Хранились здесь и пуговицы, иголка, полкатушки ниток, круглые, квадратные и продолговатые лоскутки для заплат. Их специально так выкроили потому, что дырки на одежде ведь бывают разными. Эти лоскутки были причиной многих неприятностей. На них ушли три лучших кукольных платья. Вот уже месяц, как шестилетняя Катюшка ежедневно с утра ищет их, ревет и хнычет.

Последнее отделение ящичка было занято, видимо, особо ценной вещью — оно даже прикрыто стеклом. Сама вещь была укутана в чистую тряпицу, затем шел слой ваты, опять лоскутки и снова вата. Действительно, так заботливо укутанный предмет заслуживал такого внимания. Это был компас. Совсем новый армейский компас со светящейся в темноте стрелкой.

Все эти сокровища с трудом добывались и в течение целого года копились для предстоящего похода.

Женя прибавил к этим богатствам еще одну коробку спичек, три кубика сухого кофе и залюбовался своим богатством. Да, всего хватило бы хоть на трехдневный поход. Правда, Володя не говорил точно. Он только сказал: «В тайгу пойдем, ребята, далеко». Значит, ясно, что не меньше чем на три дня.

Надо же было случиться несчастью с Володей! Сейчас придется пойти самим. А самих больше чем на день родители не отпустят.

Э-эх!..

Женя уже собрался было закрывать потайной ящик, как с улицы послышался окрик:

— Эй, в штабе! Есть живая душа аль нету?

Женя узнал голос почтальона.

— Есть, есть, дядя Вася! — откликнулся он и вытащил задвижку, прикрывающую узкую щель, у которой, бывало, невидимый никем, помещался наблюдатель.

В сумрак каморки ворвалась яркая полоска солнечного света.

— Кто? Женя, что ли?

— Я, я!

— Тебя и надо. Получай-ка письмо.

— Письмо? — удивился Женя. — От кого?

— Про это не знаю. Тайной перепиской граждан не интересуюсь, не положено по долгу службы… А ты не ждал, что ли, письма?

— Мне никто не пишет.

Женя приник к щели, но, кроме реденькой, клинышком бородки, морщинистой, худой шеи с острым кадыком и наглухо застегнутого воротника ситцевой косоворотки, ничего не было видно.

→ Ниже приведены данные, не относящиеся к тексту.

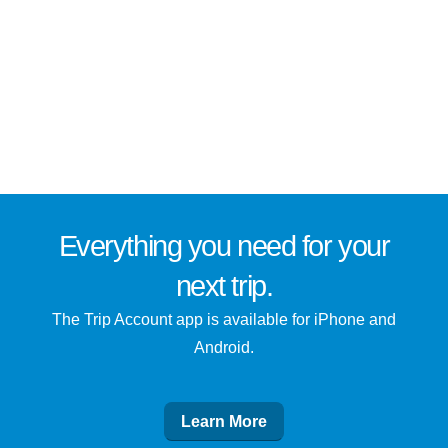
Everything you need for
your
next trip
.
The Trip Account app is available for iPhone and
Android.
Learn More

— Куда оно запропастилось? — рассуждал почтальон, роясь в сумке. — Гм… Редко на ваш штаб писать стали. Раньше чуть не каждый день. Ага! Вот оно. «Станция Монгол, бывшему командиру тимуровцев Евгению Котышеву». Та-ак… Обратного адреса нет. Стало быть, отправитель пожелал остаться в неизвестности. Это ничего, в полном соответствии с законом: обратный адрес хочешь пиши, хочешь нет. Письмо не заказное. Штаб-то, ребята, совсем плох стал, скоро и крыша травой зарастет. А?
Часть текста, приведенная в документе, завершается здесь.